* ABOUT THIS EXERCISE
Each line from the one containing "Tidligt i morges" through the last line of the data below is to be written out verbatim, and nothing more.

* DATA RECORDS
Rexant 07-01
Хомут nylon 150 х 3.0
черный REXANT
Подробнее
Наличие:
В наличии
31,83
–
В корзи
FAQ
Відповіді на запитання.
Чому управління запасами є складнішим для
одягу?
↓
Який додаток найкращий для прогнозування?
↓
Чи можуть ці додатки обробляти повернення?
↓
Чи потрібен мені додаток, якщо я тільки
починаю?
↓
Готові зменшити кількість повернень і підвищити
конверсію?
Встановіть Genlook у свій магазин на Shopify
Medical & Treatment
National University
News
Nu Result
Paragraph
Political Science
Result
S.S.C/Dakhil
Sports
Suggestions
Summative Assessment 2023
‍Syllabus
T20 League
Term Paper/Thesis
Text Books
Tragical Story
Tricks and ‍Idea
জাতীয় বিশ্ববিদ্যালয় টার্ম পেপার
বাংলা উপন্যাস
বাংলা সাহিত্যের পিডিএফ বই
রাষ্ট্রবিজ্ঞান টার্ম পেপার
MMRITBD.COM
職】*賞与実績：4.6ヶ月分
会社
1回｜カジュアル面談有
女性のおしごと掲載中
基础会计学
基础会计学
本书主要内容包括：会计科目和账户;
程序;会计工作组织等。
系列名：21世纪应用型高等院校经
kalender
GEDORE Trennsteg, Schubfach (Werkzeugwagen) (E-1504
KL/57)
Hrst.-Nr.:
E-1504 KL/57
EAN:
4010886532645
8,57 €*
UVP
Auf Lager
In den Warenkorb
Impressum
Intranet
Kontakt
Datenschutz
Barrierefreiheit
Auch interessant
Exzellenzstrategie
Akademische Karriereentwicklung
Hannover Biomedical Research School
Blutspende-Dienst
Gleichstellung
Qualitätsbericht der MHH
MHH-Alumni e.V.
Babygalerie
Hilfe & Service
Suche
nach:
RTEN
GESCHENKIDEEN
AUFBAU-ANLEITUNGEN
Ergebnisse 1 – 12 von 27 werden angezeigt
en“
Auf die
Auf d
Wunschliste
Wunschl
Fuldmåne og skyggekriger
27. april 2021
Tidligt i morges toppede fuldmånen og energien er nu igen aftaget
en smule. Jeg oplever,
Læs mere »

* WORKED SOLUTION
Tidligt i morges toppede fuldmånen og energien er nu igen aftaget
en smule. Jeg oplever,
Læs mere »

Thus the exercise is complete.